Saturday, March 5, 2011

The West, the Arabs, and the Real Qaddafi


I have always believed that the Islamic Arab world was peculiarly resistant to Western ideas and the winds of change that blew in, over the centuries, from France, Britain and the United States. After World War II, Japan and Germany – admittedly conquered – changed; other countries – South Korea, Siam, much of Latin America – gradually bowed before what the West had to offer.

But not the Arab world.
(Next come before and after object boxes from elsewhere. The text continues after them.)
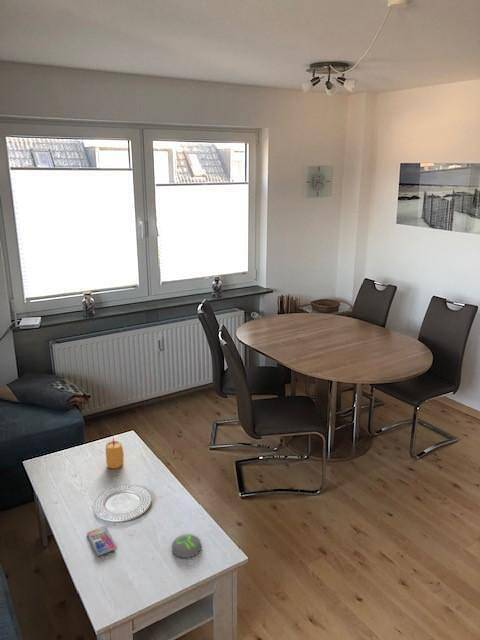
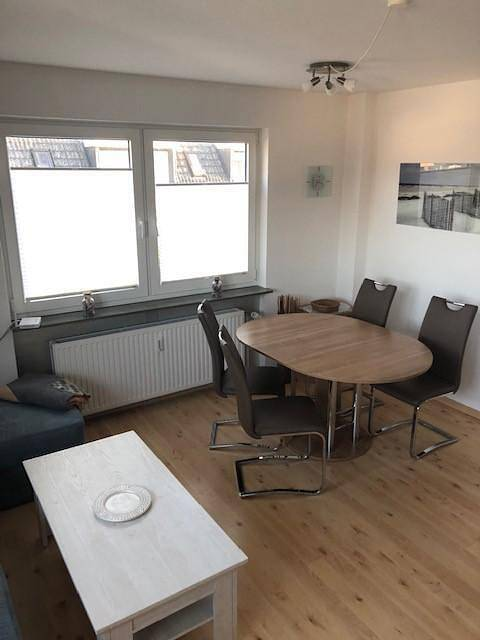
- smartphone [86,526,117,556]
- candle [105,437,125,470]
- coaster [171,533,202,559]
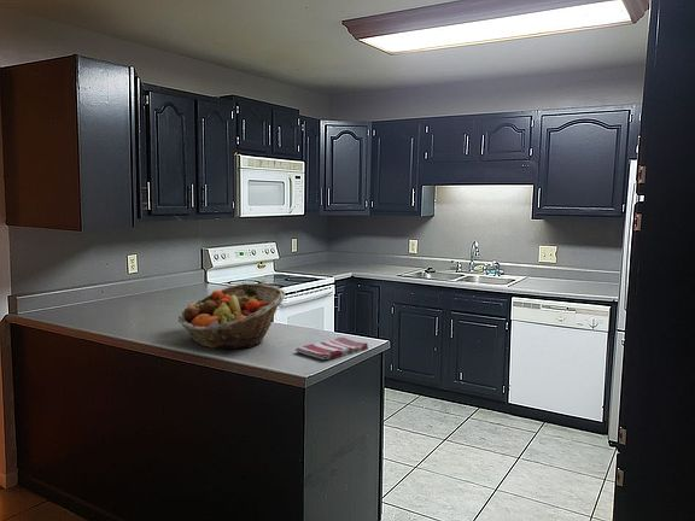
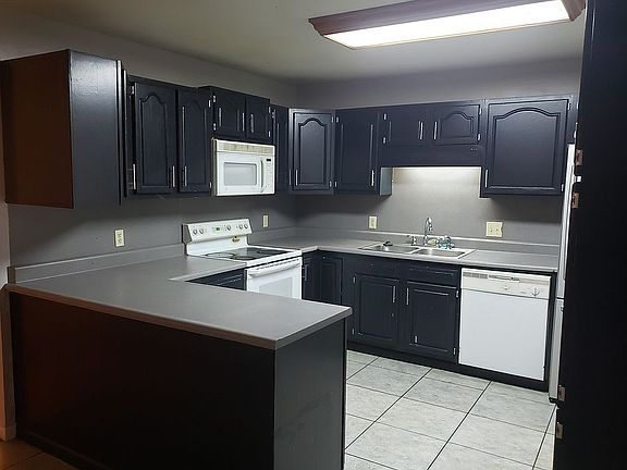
- dish towel [294,336,369,361]
- fruit basket [177,282,286,350]
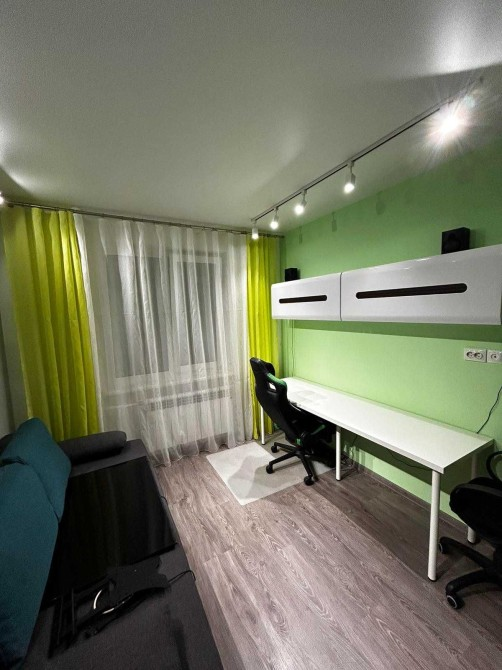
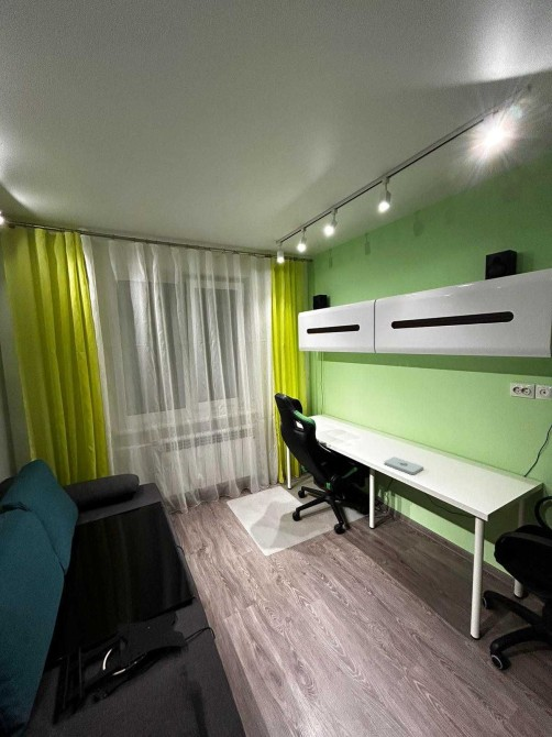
+ notepad [384,455,424,475]
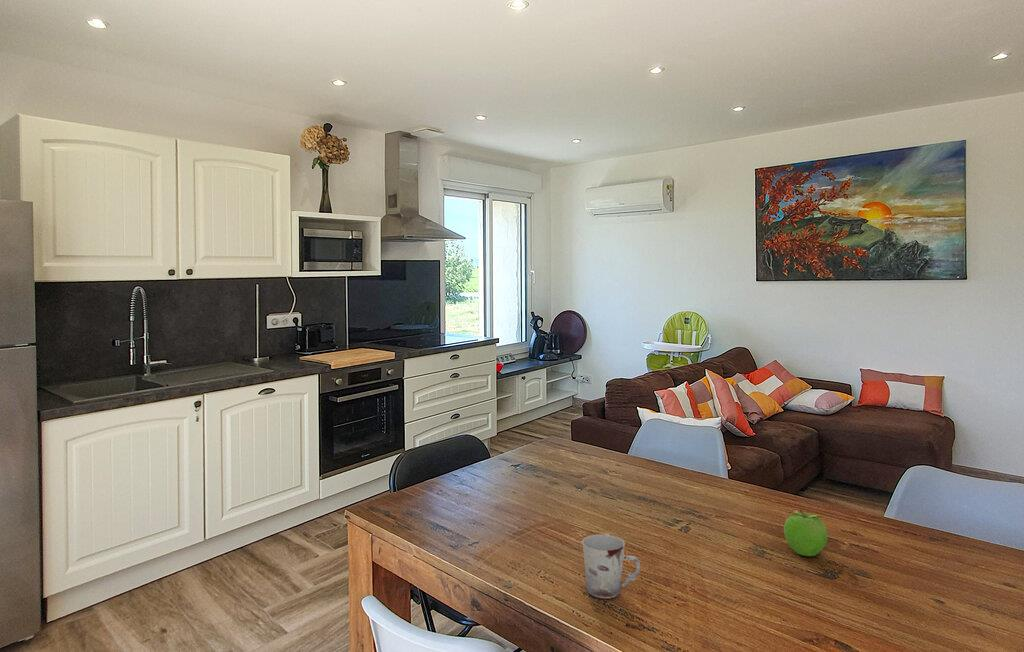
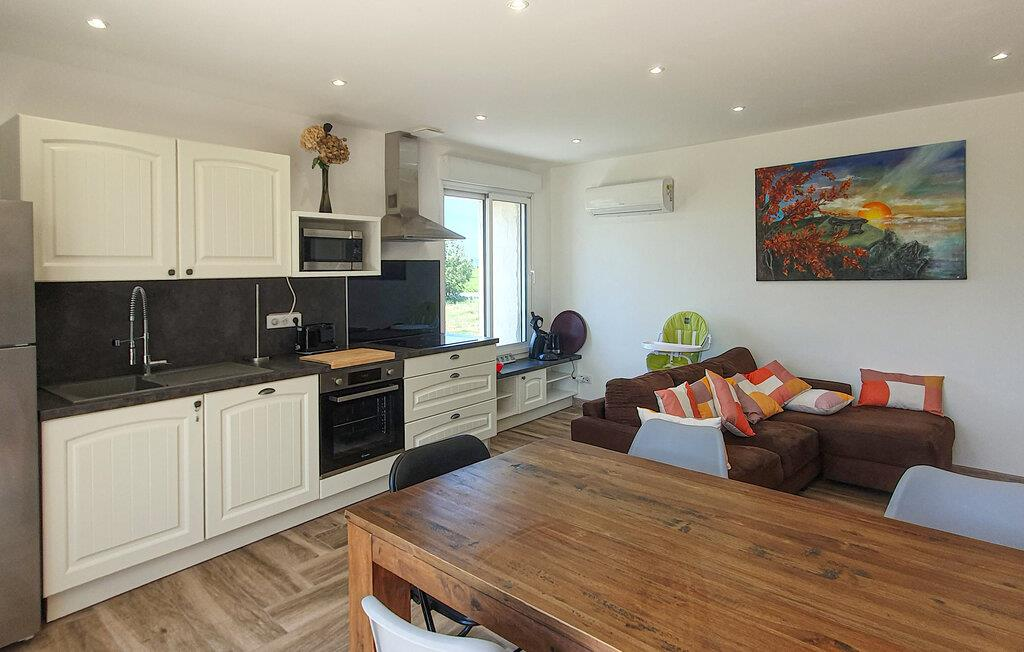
- cup [581,534,641,600]
- fruit [783,509,829,557]
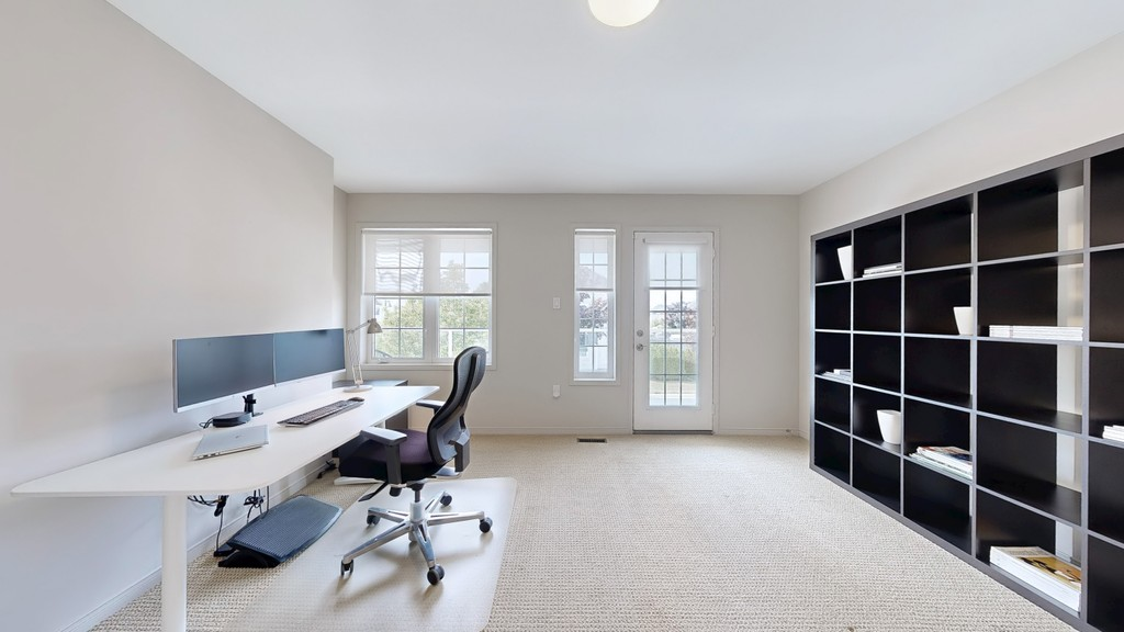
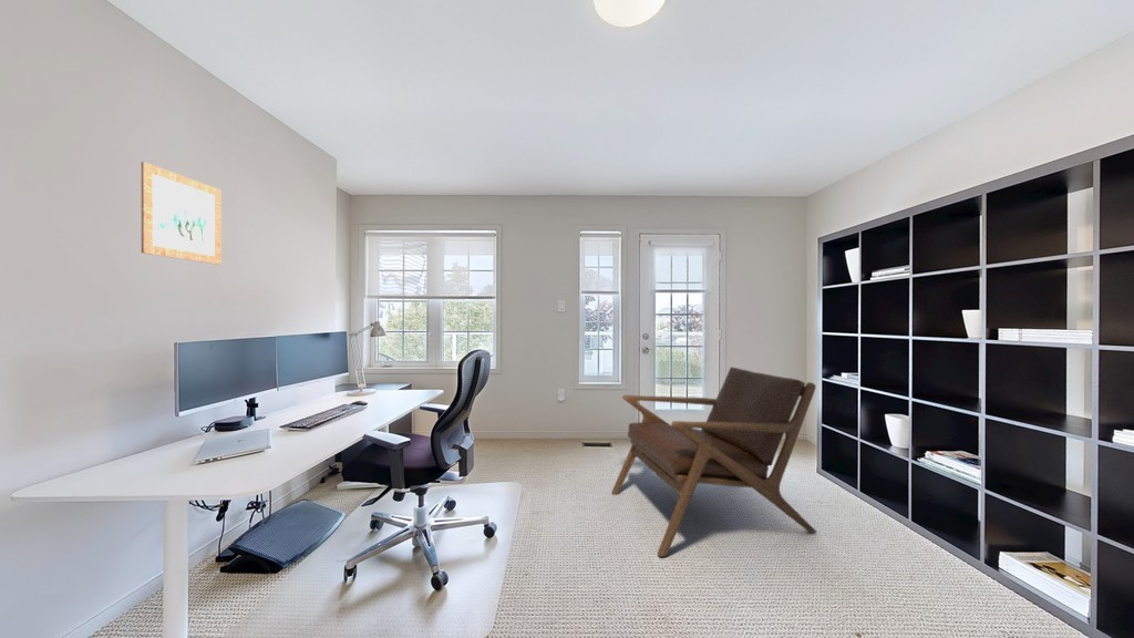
+ lounge chair [610,367,817,558]
+ wall art [141,161,223,266]
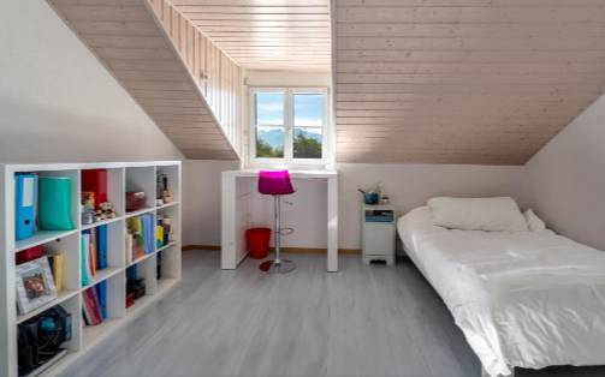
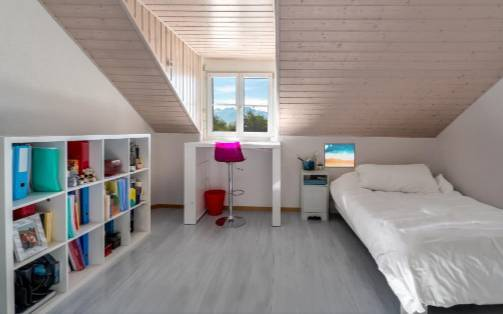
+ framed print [323,142,356,169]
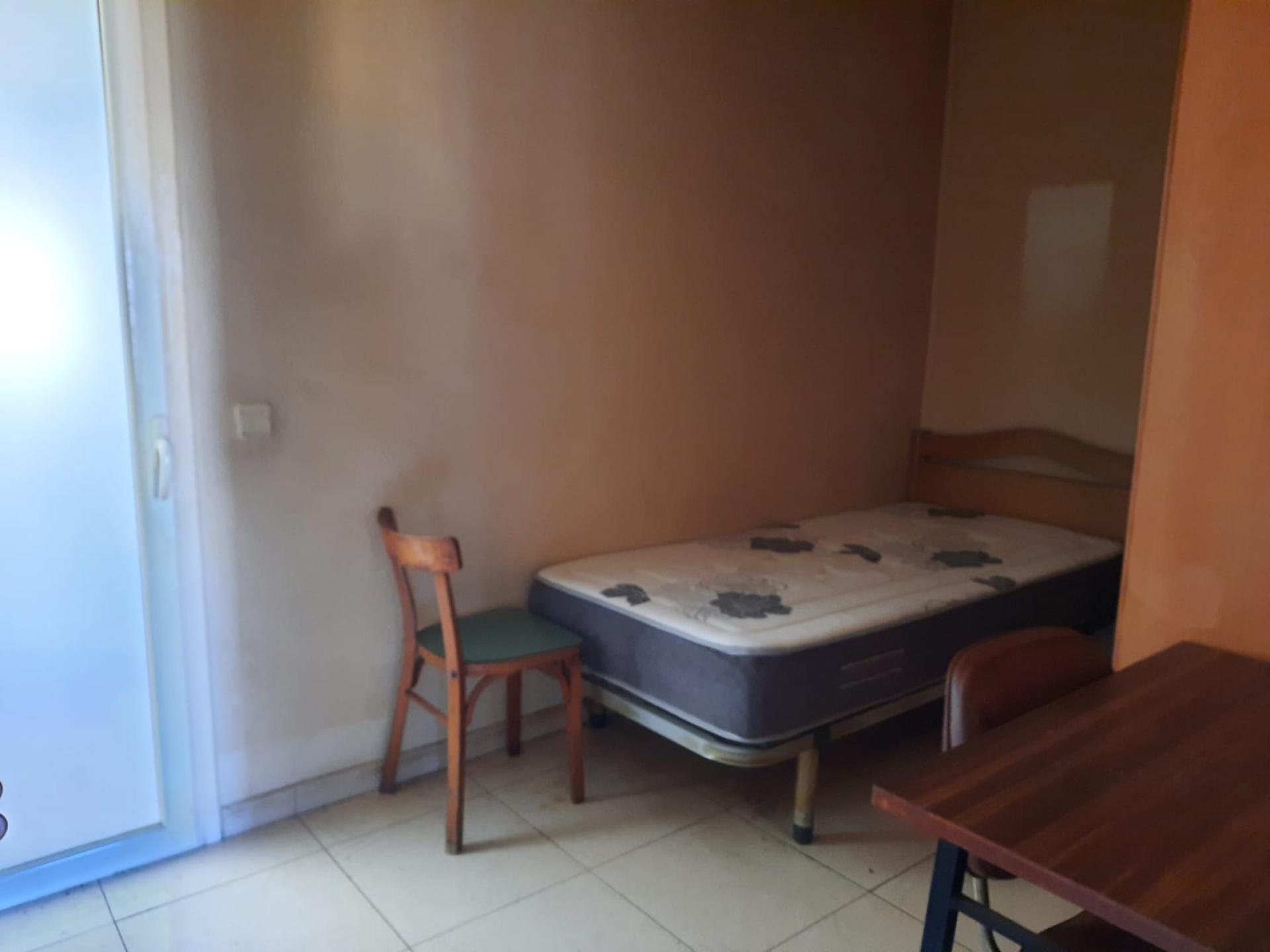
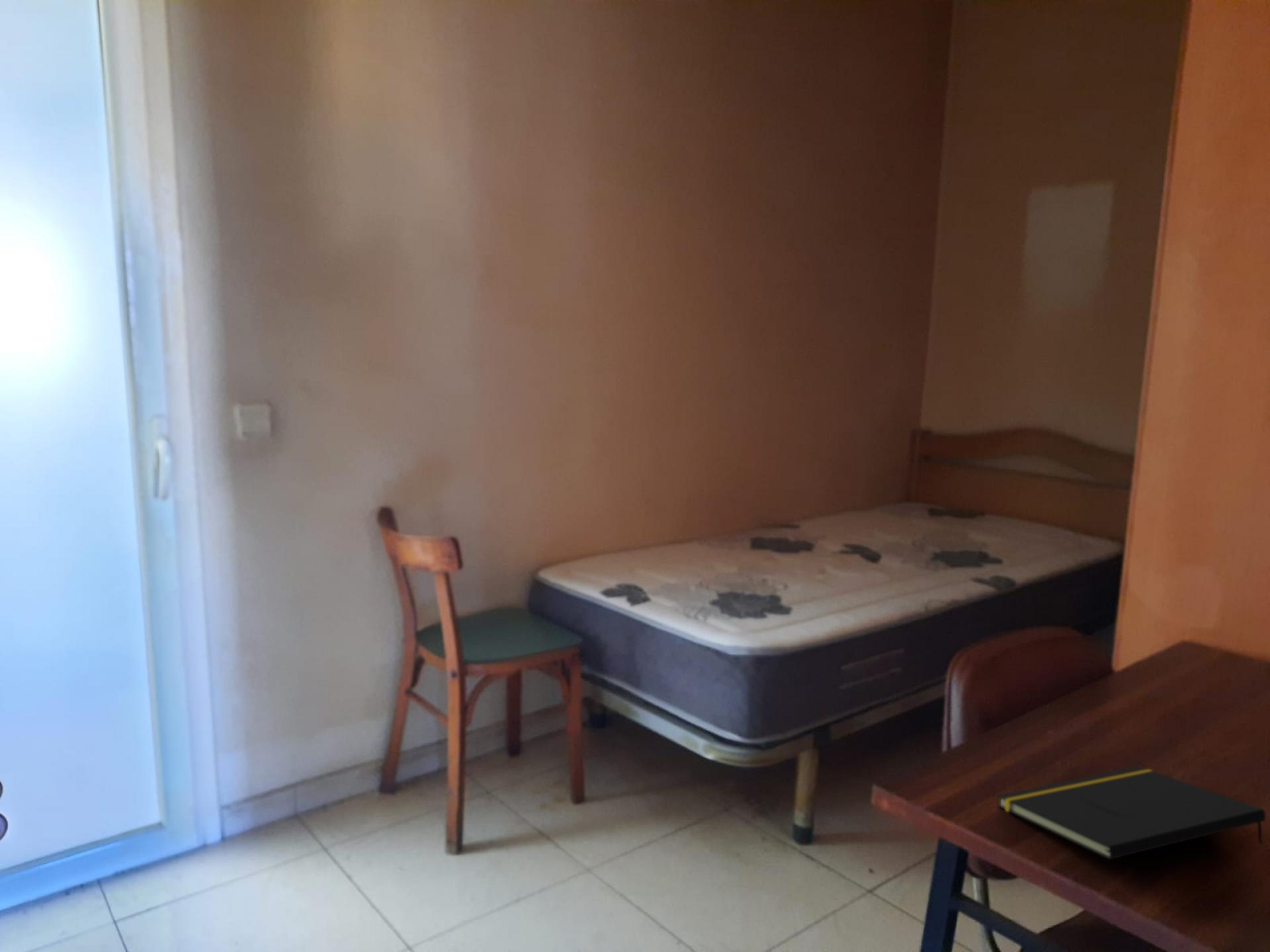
+ notepad [997,766,1266,860]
Building blocks, social, political, ideological and psychological, of that world – the grip of an absolutist Islam, the desert of vast, uneducated masses, the weight of unreformed tradition, tribal hierarchies and affiliations – all somehow conspired to bar the penetration of all those good ideas that the West has given the rest of the world since the Renaissance or, at least, since the French Revolution: democracy, liberalism, tolerance, individual worth, human rights, egalitarianism (including equality for women and homosexuals), etc.
But Western technological advances – expressed in the spread of television, internet, cheap travel – have at last succeeded, it seems, in carrying these ideas across seas and mountains and breaking down the opaque walls surrounding the Muslim Arab world. Maybe the biblical metaphor of Jericho is apt, of trumpets proclaiming ideas circumambulating the walls and gradually cracking them, until they have tumbled. At least some of the Arabs, the better educated, middle class youngsters, seem to have bought into the message from the West.